(Extracted page text data)
%%
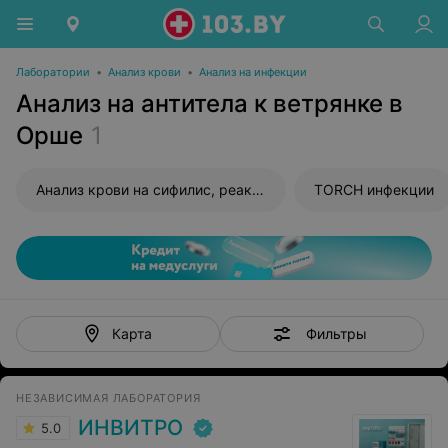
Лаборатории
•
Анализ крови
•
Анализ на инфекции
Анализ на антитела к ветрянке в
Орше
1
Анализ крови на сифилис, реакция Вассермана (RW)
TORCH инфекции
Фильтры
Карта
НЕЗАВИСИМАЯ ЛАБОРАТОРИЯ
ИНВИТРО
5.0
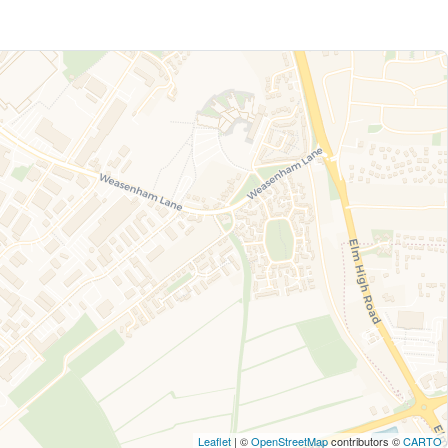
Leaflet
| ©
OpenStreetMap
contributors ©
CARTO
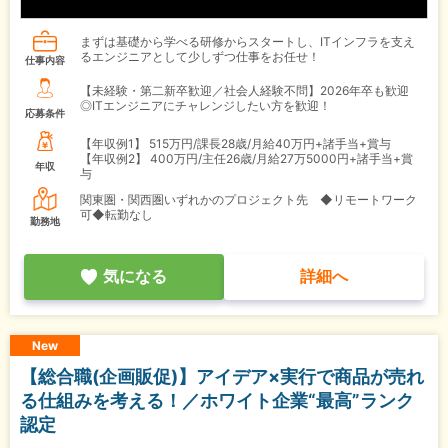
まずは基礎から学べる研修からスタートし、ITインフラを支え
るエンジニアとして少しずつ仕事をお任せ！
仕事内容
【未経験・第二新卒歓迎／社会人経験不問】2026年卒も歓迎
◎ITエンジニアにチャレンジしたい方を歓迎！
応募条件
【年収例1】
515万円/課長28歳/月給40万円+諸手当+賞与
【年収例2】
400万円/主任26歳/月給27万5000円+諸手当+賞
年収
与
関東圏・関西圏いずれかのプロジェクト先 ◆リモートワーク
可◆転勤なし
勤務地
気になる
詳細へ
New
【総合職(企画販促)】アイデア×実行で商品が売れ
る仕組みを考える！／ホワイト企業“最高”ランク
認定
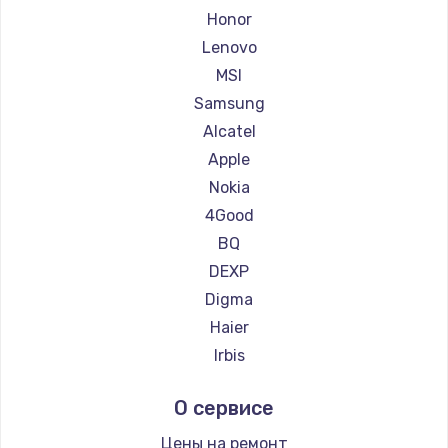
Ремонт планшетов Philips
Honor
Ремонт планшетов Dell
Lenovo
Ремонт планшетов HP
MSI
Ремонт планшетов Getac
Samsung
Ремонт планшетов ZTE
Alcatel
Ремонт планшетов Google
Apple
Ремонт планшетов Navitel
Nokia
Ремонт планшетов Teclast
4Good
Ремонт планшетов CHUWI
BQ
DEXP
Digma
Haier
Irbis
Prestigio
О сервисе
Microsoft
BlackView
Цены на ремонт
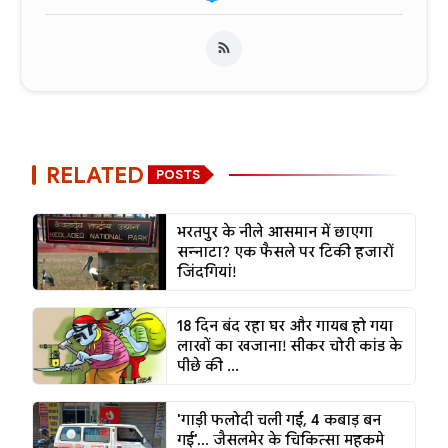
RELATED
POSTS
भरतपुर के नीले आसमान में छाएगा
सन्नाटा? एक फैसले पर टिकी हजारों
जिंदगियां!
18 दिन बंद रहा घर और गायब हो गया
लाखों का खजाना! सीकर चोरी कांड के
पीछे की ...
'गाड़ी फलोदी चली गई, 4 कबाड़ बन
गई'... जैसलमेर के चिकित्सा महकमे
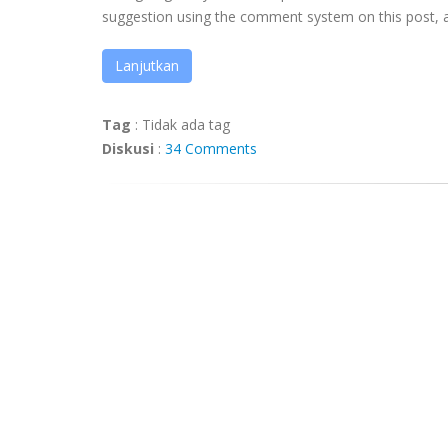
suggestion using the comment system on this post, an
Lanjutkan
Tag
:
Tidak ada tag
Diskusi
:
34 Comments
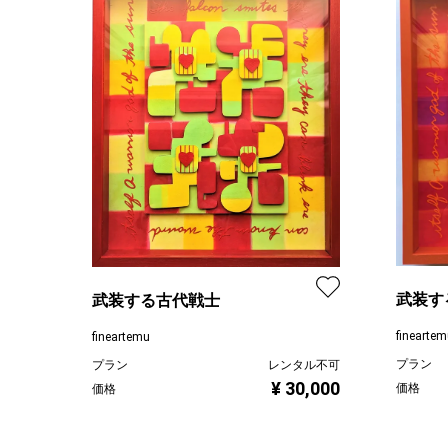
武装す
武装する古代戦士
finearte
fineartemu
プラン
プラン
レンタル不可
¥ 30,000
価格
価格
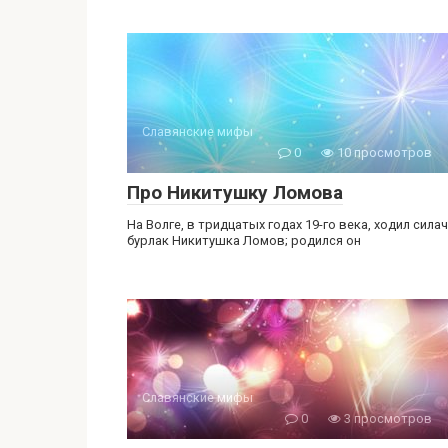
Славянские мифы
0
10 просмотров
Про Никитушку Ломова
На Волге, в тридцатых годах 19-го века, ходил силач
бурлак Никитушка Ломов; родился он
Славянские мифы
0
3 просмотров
%%
%%
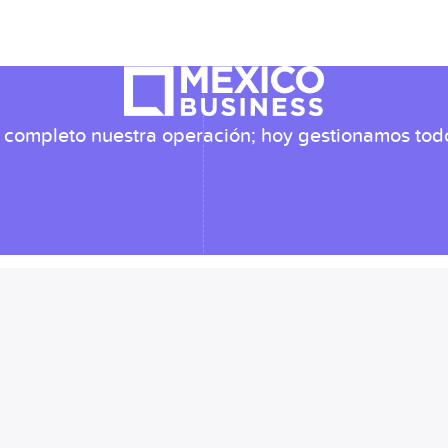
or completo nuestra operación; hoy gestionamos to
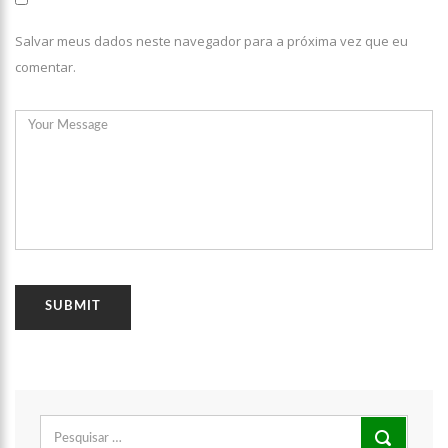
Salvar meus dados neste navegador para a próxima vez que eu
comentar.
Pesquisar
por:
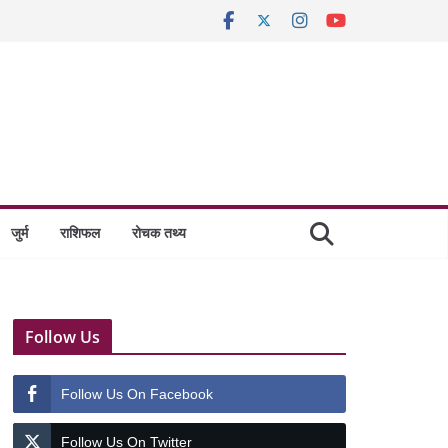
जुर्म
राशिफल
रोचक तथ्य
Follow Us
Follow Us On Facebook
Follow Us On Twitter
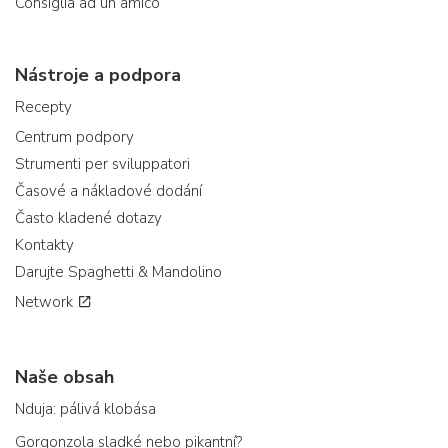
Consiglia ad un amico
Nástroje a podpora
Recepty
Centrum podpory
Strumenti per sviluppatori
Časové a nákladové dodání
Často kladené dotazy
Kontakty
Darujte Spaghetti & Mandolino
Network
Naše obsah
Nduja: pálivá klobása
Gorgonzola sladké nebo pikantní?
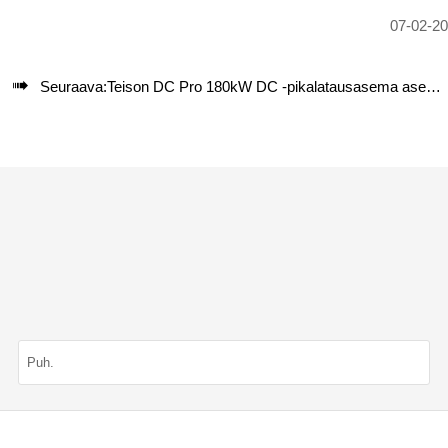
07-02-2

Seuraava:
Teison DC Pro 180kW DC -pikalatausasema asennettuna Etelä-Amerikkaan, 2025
%%
▶ [Your goal]:
How would the lines above read from the one with "गई, 4 कबाड़ बन" to the one with "3 просмотров", inclusive, with no pictures? Write them out exactly.

▶ [Exercise solution]:
'गाड़ी फलोदी चली गई, 4 कबाड़ बन
गई'... जैसलमेर के चिकित्सा महकमे
suggestion using the comment system on this post, an
Lanjutkan
Tag
:
Tidak ada tag
Diskusi
:
34 Comments
武装す
武装する古代戦士
finearte
fineartemu
プラン
プラン
レンタル不可
¥ 30,000
価格
価格
Славянские мифы
0
10 просмотров
Про Никитушку Ломова
На Волге, в тридцатых годах 19-го века, ходил силач
бурлак Никитушка Ломов; родился он
Славянские мифы
0
3 просмотров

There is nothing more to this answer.